В этот час ресторан был не слишком набит посетителями, а двое мужчин, обративших внимание на привычную работу вышибал, сидели за столиком неподалёку от служебного входа. Прилизанный и ухоженный молодой человек в тонких усиках и черепаховых очках сочувственно проводил уносимого любителя танцовщиц бесцветным взглядом.
– Этот уже отгулялся на сегодня, – отметил прилизанный.
Его сосед по столику в шикарной почти профессорской бородке, напомаженных пушкинских бакенбардах и лысине презрительно добавил:
– Терпеть не могу обезбашенных – сами не отдыхают и другим не дают. Давайте-ка лучше вернёмся к интересующему нас предмету.
Местные кабацкие лабухи снова заиграли что-то ритмично-эротическое и возникшая пробка тишины послушно улетучилась. Ресторанная жизнь вернулась в своё привычное накатанное русло, и через несколько минут об очередном поклоннике, вероятно, не помнила не только сама актриса, а и наблюдавшие за залом ливрейные вышибалы.

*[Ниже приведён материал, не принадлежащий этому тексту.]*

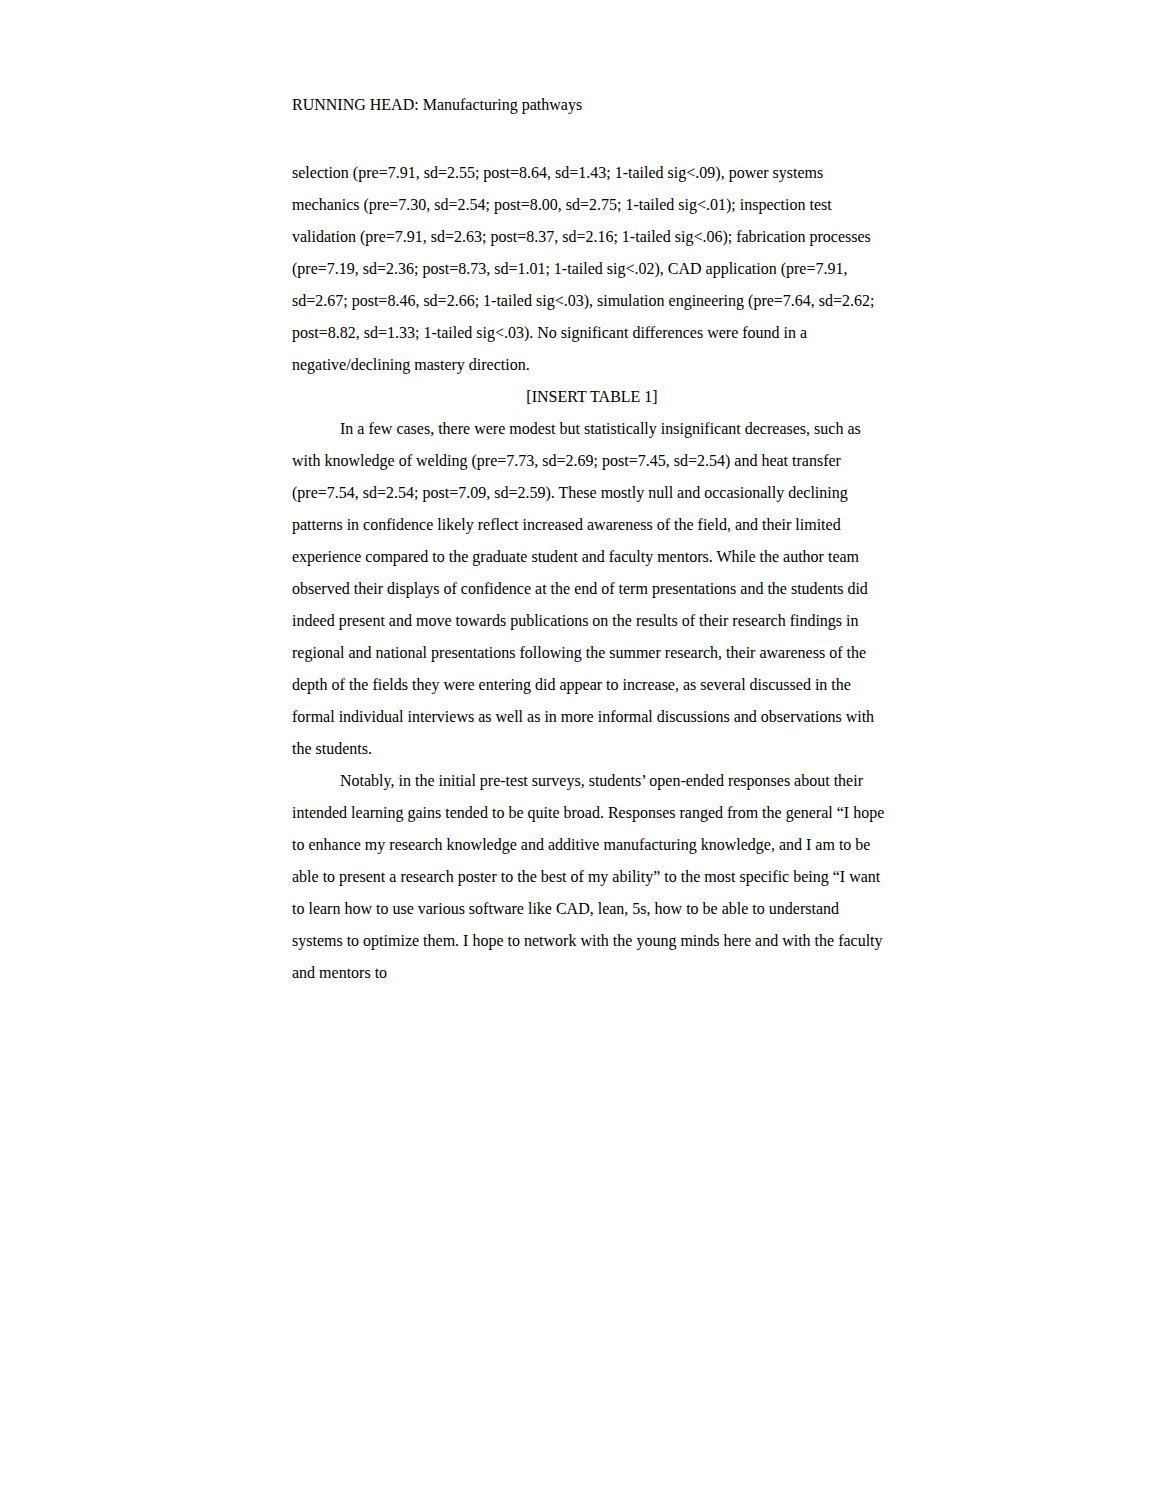RUNNING HEAD: Manufacturing pathways
selection (pre=7.91, sd=2.55; post=8.64, sd=1.43; 1-tailed sig<.09), power systems mechanics (pre=7.30, sd=2.54; post=8.00, sd=2.75; 1-tailed sig<.01); inspection test validation (pre=7.91, sd=2.63; post=8.37, sd=2.16; 1-tailed sig<.06); fabrication processes (pre=7.19, sd=2.36; post=8.73, sd=1.01; 1-tailed sig<.02), CAD application (pre=7.91, sd=2.67; post=8.46, sd=2.66; 1-tailed sig<.03), simulation engineering (pre=7.64, sd=2.62; post=8.82, sd=1.33; 1-tailed sig<.03). No significant differences were found in a negative/declining mastery direction.
[INSERT TABLE 1]
In a few cases, there were modest but statistically insignificant decreases, such as with knowledge of welding (pre=7.73, sd=2.69; post=7.45, sd=2.54) and heat transfer (pre=7.54, sd=2.54; post=7.09, sd=2.59). These mostly null and occasionally declining patterns in confidence likely reflect increased awareness of the field, and their limited experience compared to the graduate student and faculty mentors. While the author team observed their displays of confidence at the end of term presentations and the students did indeed present and move towards publications on the results of their research findings in regional and national presentations following the summer research, their awareness of the depth of the fields they were entering did appear to increase, as several discussed in the formal individual interviews as well as in more informal discussions and observations with the students.
Notably, in the initial pre-test surveys, students’ open-ended responses about their intended learning gains tended to be quite broad. Responses ranged from the general “I hope to enhance my research knowledge and additive manufacturing knowledge, and I am to be able to present a research poster to the best of my ability” to the most specific being “I want to learn how to use various software like CAD, lean, 5s, how to be able to understand systems to optimize them. I hope to network with the young minds here and with the faculty and mentors to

– Я видел Костаки всего несколько раз, – молодой вытер краешком салфетки тонкие губы, взглянул на собеседника. – Только сдаётся мне, что паспорт на имя греческо-подданного Костаки изготовлен и куплен где-нибудь на Малой Арнаутской, как любил говаривать приснопамятный Остап Ибрагимович-Берта-Мария-Бендер-бей. Понимаете, этому коренному греку откровенно наплевать на родовые вопросы. Даже слишком наплевать. Причём, у настоящих греков национальный и родовой вопрос такой же больной, как у сицилийцев или корсиканцев. Значит, Костаки либо не грек, либо такой выродок, с которым опасно заводить лишнее знакомство.
Хотя… хотя, говорят, что у денег родина там, где их любят. А денег у него было довольно. Никто, даже ребята из госбезопасности не знали сколько, но, видимо, хватало откупаться и покупать себе свободу, которую он использовал для скупки картин, фарфора, антика различных калибров и стоимости. Впрочем, повторяю, в деньгах он особо не нуждался. Ручаюсь, много шедевров из пропавших по фондам оказалось в его запасниках.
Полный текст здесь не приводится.